Showing posts with label Stephen Hawking. Show all posts
Showing posts with label Stephen Hawking. Show all posts

Sunday, May 23, 2010

Geneticist Synthetically Recreates Stephen Hawking’s DNA

A well-known geneticist has created DNA identical to that of Stephen Hawking, and claims that when injected into specially prepared bacteria cells, the synthetic organism will be capable of building a time machine.

Said the scientist, “This is the first in a series of designer organism that, when procreated, will be capable of doing all sorts of amazing things--things that yet have only been dreamt about in Jules Verne novels and Leonardo da Vinci sketches.”

When asked to expound on that statement, the jubilant scientist exclaimed “the sky is no longer the limit, the universe is no longer the limit, God is definitely no longer the limit, and well, I’m not sure that even infinity times infinity times infinity is the limit, but I think it may be somewhere around there that you can stop thinking of limits.” No one understood what he was talking about but they were excited as hell.

The mad (not in an emotional sense) scientist put it more in layman’s terms. “Remember the first Star Wars movie? Remember the bar scene and all those incredible creatures that came out of the imagination of George Lucas? Well, we can now create each and every one of them just like that only to make sure they fit into society, we’ll give them the “human” gene and “English language” gene, so they won’t go around killing people and will talk just like everyone else. This is especially important if they want to live in Arizona.”

He continued. “Imagine the wonder and awe when your child asks for a pet and they get something that looks like a cross between a billy goat, a giant tortoise and a gorilla, only it will behave as gentle as a kitten.”
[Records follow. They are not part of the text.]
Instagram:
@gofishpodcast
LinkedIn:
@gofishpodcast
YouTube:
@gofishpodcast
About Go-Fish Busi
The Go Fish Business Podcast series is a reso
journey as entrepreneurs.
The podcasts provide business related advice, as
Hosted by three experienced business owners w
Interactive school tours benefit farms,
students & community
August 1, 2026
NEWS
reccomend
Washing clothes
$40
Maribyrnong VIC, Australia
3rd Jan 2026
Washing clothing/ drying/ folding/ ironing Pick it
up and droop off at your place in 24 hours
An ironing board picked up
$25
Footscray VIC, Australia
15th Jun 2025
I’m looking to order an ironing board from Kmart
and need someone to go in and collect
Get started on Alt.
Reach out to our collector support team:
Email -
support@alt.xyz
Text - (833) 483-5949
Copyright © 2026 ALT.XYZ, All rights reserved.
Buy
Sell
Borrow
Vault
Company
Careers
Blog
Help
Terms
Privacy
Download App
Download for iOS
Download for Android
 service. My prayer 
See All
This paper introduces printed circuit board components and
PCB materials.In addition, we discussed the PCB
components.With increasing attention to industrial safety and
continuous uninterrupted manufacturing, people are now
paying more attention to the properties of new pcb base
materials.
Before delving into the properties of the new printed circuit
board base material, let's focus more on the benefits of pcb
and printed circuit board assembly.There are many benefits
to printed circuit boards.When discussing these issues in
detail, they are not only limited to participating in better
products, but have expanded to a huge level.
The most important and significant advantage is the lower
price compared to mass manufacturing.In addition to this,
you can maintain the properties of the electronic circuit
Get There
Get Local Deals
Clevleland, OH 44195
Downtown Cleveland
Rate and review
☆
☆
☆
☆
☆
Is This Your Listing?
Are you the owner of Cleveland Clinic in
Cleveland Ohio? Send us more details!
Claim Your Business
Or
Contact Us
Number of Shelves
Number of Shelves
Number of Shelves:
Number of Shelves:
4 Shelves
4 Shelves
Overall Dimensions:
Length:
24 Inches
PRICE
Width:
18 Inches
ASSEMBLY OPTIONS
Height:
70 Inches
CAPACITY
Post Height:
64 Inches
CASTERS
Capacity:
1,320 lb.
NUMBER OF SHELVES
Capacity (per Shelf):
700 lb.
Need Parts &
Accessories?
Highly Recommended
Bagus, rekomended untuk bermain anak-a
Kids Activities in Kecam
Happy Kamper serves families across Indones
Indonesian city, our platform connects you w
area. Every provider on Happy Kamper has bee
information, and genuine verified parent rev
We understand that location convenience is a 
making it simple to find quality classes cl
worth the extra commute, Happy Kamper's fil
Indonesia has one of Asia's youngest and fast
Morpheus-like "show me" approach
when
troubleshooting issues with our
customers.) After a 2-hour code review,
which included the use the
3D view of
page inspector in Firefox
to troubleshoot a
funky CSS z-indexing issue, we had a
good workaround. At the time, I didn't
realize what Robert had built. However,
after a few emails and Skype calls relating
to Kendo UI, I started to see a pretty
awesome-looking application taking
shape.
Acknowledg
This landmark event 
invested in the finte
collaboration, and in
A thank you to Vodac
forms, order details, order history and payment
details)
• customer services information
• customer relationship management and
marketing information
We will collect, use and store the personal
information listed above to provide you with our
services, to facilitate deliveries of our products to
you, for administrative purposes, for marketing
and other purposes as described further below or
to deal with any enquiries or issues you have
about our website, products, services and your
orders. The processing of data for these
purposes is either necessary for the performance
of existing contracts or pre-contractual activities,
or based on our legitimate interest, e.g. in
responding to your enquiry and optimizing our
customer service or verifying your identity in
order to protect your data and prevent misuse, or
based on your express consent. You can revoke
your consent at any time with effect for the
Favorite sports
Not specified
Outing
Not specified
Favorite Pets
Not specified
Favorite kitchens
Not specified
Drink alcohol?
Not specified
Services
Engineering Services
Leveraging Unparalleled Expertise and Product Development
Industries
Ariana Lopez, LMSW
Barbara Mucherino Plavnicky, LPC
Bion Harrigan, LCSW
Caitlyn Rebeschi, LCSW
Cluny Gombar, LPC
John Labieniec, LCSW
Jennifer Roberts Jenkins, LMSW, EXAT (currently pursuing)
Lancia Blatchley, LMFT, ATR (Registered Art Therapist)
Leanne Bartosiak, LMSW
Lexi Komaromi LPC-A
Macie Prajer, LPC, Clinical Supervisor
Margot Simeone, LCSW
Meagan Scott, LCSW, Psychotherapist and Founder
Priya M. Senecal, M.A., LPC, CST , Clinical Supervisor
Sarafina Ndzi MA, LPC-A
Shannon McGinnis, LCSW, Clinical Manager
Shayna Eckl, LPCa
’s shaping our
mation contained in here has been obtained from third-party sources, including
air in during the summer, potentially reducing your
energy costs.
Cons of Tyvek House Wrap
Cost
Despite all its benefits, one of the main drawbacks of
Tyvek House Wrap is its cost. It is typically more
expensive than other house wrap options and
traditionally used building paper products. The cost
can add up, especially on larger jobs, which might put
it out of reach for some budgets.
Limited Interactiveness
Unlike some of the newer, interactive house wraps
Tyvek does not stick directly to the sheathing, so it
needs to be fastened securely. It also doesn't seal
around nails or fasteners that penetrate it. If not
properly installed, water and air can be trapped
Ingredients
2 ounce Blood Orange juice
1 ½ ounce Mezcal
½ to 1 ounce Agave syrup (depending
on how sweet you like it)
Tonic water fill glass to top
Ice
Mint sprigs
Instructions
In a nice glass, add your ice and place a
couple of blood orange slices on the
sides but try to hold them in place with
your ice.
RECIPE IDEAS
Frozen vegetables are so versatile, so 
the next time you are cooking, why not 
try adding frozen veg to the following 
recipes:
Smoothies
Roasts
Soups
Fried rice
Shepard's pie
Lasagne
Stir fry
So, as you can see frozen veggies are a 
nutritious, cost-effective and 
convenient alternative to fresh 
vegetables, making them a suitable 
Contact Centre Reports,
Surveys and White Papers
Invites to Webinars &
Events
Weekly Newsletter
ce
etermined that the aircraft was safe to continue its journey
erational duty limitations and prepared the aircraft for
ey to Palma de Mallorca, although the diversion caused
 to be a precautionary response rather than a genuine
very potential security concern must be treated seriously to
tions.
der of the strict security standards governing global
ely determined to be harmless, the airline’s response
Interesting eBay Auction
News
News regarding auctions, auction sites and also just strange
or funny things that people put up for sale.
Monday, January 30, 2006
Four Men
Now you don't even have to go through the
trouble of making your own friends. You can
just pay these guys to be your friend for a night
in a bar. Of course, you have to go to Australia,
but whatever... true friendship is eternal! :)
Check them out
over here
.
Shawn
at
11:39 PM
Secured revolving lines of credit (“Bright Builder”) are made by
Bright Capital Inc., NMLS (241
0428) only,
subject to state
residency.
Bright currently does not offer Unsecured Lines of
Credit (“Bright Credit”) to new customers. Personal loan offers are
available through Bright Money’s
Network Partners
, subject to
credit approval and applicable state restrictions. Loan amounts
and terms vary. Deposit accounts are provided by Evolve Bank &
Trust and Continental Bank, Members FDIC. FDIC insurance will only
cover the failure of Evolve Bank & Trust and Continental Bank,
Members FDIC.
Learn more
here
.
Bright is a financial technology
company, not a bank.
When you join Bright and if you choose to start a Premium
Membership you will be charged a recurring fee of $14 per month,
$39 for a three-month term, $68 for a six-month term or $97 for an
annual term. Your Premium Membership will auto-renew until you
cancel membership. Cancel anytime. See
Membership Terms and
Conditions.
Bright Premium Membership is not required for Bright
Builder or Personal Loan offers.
Asked if there might be a more practical application for his discovery, the scientist answered, “well, yeah, if you wanna get all boring on me and stuff, I guess you could say that this discovery will allow us to create some designer microorganisms that may come in handy in fighting certain diseases, but that’s not exactly the reason I did this. I just wanted to see if life forms like those in George Lucas and Steven Spielberg’s heads really could exist on this planet.”

And what about Stephen Hawking, he was asked. “Oh that. I just created that organism to get people’s tongues wagging. The Star Wars thing is what’s really gonna put me on the fast track to success.

Wednesday, May 5, 2010

Stephen Hawking’s Basement Raided, Rare Historic Artifacts Found

Acting on an anonymous tip, British police raided well-known physicist, Stephen Hawking’s basement, where it is reported that they found some incredible historical artifacts from various periods in history. Included with the artifacts was an urn which held the salty remains of Lot’s wife from Biblical times.

“It was unbelievable,” said one constable. “I mean, Lot’s wife, blimey, that’s almost the most amazing thing I think I’ve ever seen.” But that was just the tip of the iceberg. There was also a piece of papyrus with some writing on it which historians believe may be the actual scribblings of Noah as he was taking his instructions from God to build the Ark. In fact, there were so many artifacts that police were carrying boxes and boxes of items away from Hawking’s home.

A crude wooden coffin with the remains of a woman wearing an aviator cap, leather jacket and trousers was also removed from the home. A forensics specialist on the scene almost fell over. “I’m not 100% positive, but I do believe these could be the remains of Amelia Earhart.” The find had everyone speechless.

The artifacts were sifted through and contained everything from ancient Mayan calendars to the complete works of Nostradamus and Galileo. One other particularly gratifying find was a complete section of the basement devoted to Al Capone. Yes, Geraldo, there were many, many artifacts in Al Capone’s Vault, but it seems someone had gotten to it first.

Police questioned Hawking as to where he could have possibly gotten all these artifacts unless he was part of a historical theft ring. It is during the questioning that the most amazing piece of evidence was finally discovered. Stephen Hawking actually had a time machine built and had gone back in time dozens of times and, in fact, in the times he went back before the time he was stricken with motor neurone disease at the age of 21, he actually could walk, talk and function without the aid of a wheelchair.

Asked why he didn’t come forward with this information earlier, he stated “come on, really, who would have believed me? I tried telling a few friends, but they all scoffed at me, so I just kept the information to myself. At first I just went back to get a look at the original Bible writings and bring back an urn or two, but then I realized, I could get some really remarkable things. From there, I guess it just got out of hand. By the time I had the proof I needed that time travel exists, I was in too deep. I knew I’d be arrested for historical theft, not to mention the historical ramifications of some of my finds. It was all too dreadfully complicated.”

Investigators were seen on Hawking’s front lawn dazed and confused. With the items confiscated in the raid, scientists say history, as we know it, will be thrown out and re-written. Among the findings was the original birth certificate of President Barack Obama.